“People in any organization are always attached to the obsolete—the things that should have worked but did not, the things that once were productive and no longer are.” ― PFD
At what point ↑ ↓ should abandonment begin?
A critical question for leaders is, “When do you stop pouring resources
into things that have achieved their purpose?”
The most dangerous traps for a leader are those near-successes
where everybody says that if you just give it another big push
it will go over the top. One tries it once. One tries it twice.
One tries it a third time. But, by then it should be obvious
this will be very hard to do.
So, I always advise my friend Rick Warren,
“Don’t tell me what you’re doing, Rick.
Tell me what you stopped doing.” — Drucker on Leadership
The failed strategy
From Innovation and Entrepreneurship
There is only one way to make innovation attractive to managers: a systematic policy of abandoning whatever is outworn, obsolete, no longer productive, as well as the mistakes, failures, and misdirections of effort.
Every three years or so, the enterprise must put every single product, process, technology, market, distributive channel, not to mention every single internal staff activity, on trial for its life.
It must ask: Would we now go into this product, this market, this distributive channel, this technology today?
If the answer is “No,” one does not respond with, “Let’s make another study.”
One asks, “What do we have to do to stop wasting resources on this product, this market, this distributive channel, this staff activity?”
Sometimes abandonment is not the answer, and may not even be possible.
But then at least one limits further efforts and makes sure that productive resources of men and money are no longer devoured by yesterday.
This is the right thing to do in any event to maintain the health of the organization: every organism needs to eliminate its waste products or else it poisons itself.
It is, however, an absolute necessity, if an enterprise is to be capable of innovation and is to be receptive to it.
“Nothing so powerfully concentrates a man’s mind as to know that he will be hung on the morning,” Dr.

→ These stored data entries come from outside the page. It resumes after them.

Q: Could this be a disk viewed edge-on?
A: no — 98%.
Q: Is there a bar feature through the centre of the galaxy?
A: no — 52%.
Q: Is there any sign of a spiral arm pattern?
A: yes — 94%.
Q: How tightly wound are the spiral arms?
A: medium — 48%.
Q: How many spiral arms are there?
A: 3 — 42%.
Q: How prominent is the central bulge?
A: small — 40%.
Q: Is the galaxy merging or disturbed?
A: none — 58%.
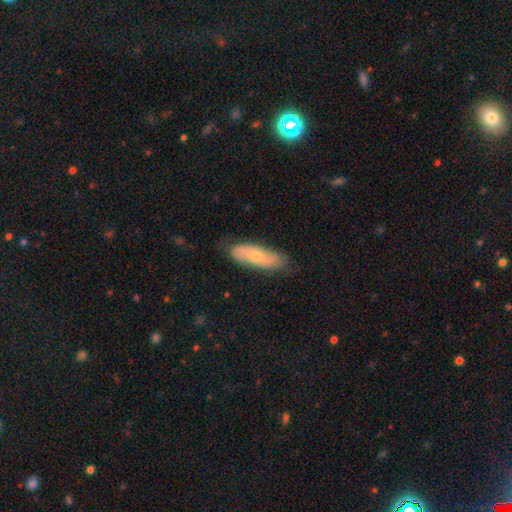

Johnson was fond of saying.
Nothing so powerfully concentrates a manager’s mind on innovation as the knowledge that the present product or service will be abandoned within the foreseeable future.
Innovation requires major effort.
It requires hard work on the part of performing, capable people—the scarcest resource in any organization.
“Nothing requires more heroic efforts than to keep a corpse from stinking, and yet nothing is quite so futile,” is an old medical proverb.
In almost any organization I have come across, the best people are engaged in this futile effort; yet all they can hope to accomplish is to delay acceptance of the inevitable a little longer and at great cost.
But if it is known throughout the organization that the dead will be left to bury their dead, then the living will be willing—indeed, eager—to go to work on innovation.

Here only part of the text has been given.